By Moscow Institute of Physics and Technology | November 9, 2018

Scientists from Russia found a way of improving the crystal structure prediction algorithms, making the discovery of new compounds multiple times faster. Credit: MIPT Press Office

Scientists from Russia found a way of improving the crystal structure prediction algorithms, making the discovery of new compounds multiple times faster. The results of the study were published in Computer Physics Communications.

Given the ever increasing need for new technologies, chemists should constantly discover new higher-performance materials with better strength, weight, stability and other properties. The innovations in materials science that the modern world is craving for are virtually countless. The search for new materials is a challenging task, and if performed experimentally, takes a lot of time and money, for it often requires trying a huge number of compounds at different conditions. Computers can come to rescue, but they require clever algorithms: otherwise, sorting through possible options can go on for thousands of years until a good compound is found.

Things changed when in 2005 Artem R. Oganov, now Professor of Skoltech and Moscow Institute of Physics and Technology (MIPT), developed the evolutionary crystal structure prediction algorithm USPEX ? perhaps the most successful algorithm in the field, used by several thousand scientists worldwide.

USPEX only needs to know which atoms the crystal is made of. Then, it generates a small number of random structures whose stability is assessed based on the energy of interaction between the atoms. Next, an evolutionary mechanism starts, where chemists built in natural selection, crossover and mutations of the structures and their “descendants” until they find particularly stable compounds.

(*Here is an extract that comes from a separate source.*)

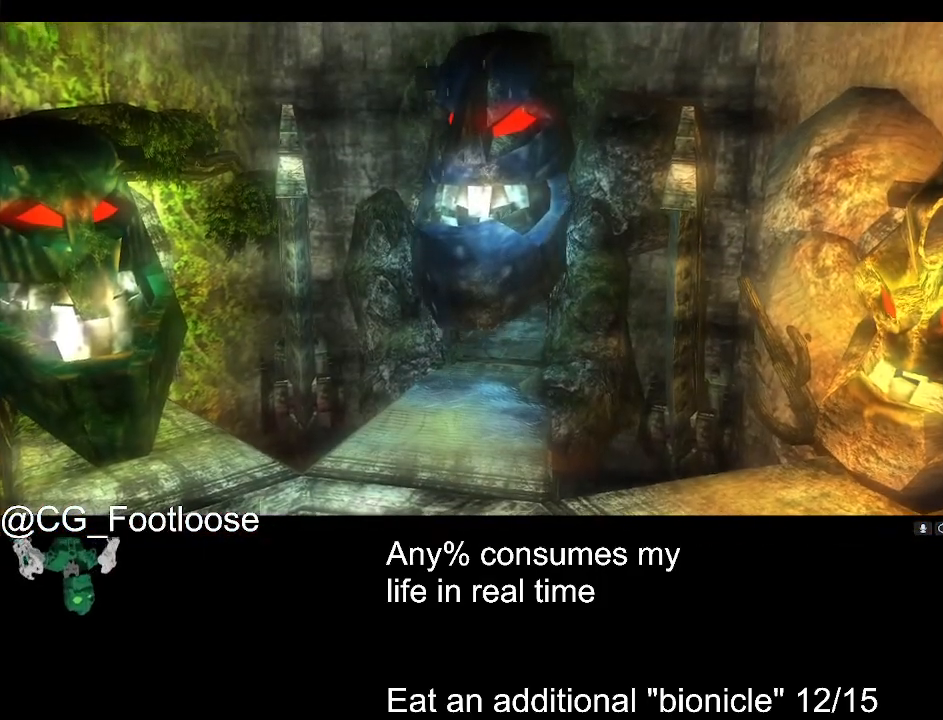
{"keys": ["d", "w"], "mouse": [], "events": []}
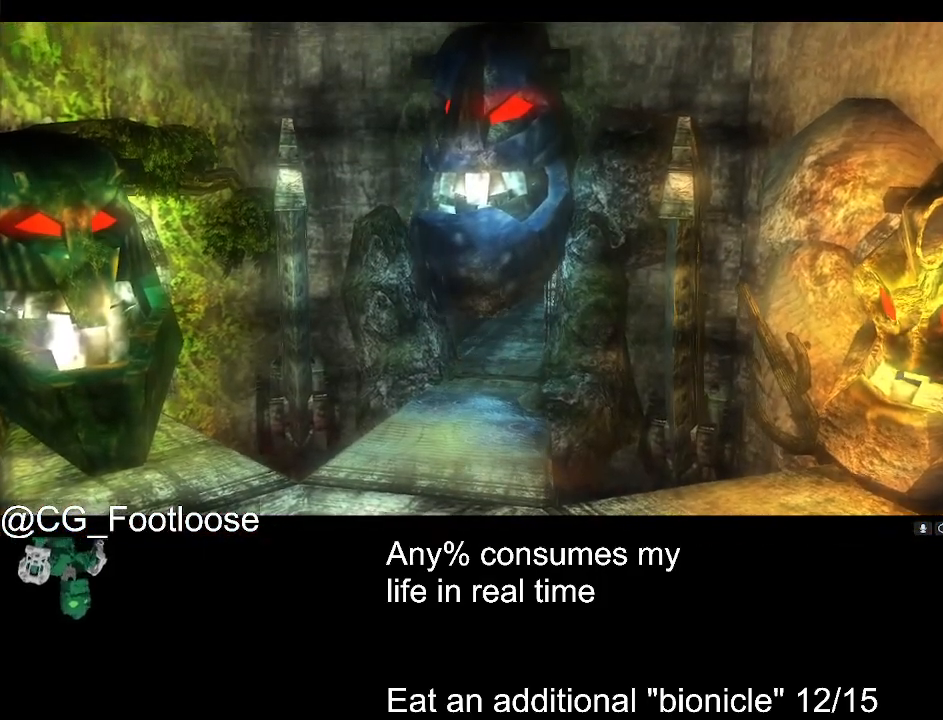
{"keys": ["d", "w"], "mouse": [], "events": []}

In their recent study, scientists from Skoltech, MIPT and Samara State Technical University, led by Artem R. Oganov, improved USPEX’s first step that generates initial structures. Showing that purely random generation is not very effective, chemists again turned to nature for inspiration and developed a random structure generator based on the database of the topological types of crystal structures, amalgamating evolutionary approaches developed by Oganov and topological approaches developed by Professor Vladislav Blatov from Samara. Knowing that nearly all of the 200,000 inorganic crystal structures known to date belong to 3,000 topological types, one can very quickly generate an array of structures similar to the sought-for structure. The tests showed that thanks to the new generator, the evolutionary search copes with the prediction tasks 3 times faster compared to its previous version.

“The 3,000 topological types are the result of abstraction applied to real structures. Going the other way round, you can generate nearly all the known structures and an infinite number of unknown but reasonable structures from these 3,000 types. This is an excellent starting point for an evolutionary mechanism. Right from the start you most likely sample an area close to the optimal solution. You either get the optimal solution right in the beginning, or get somewhere near it and then get it by evolutionary improvement,” explains Pavel Bushlanov, the first author of the study and a researcher at Oganov’s laboratory at Skoltech.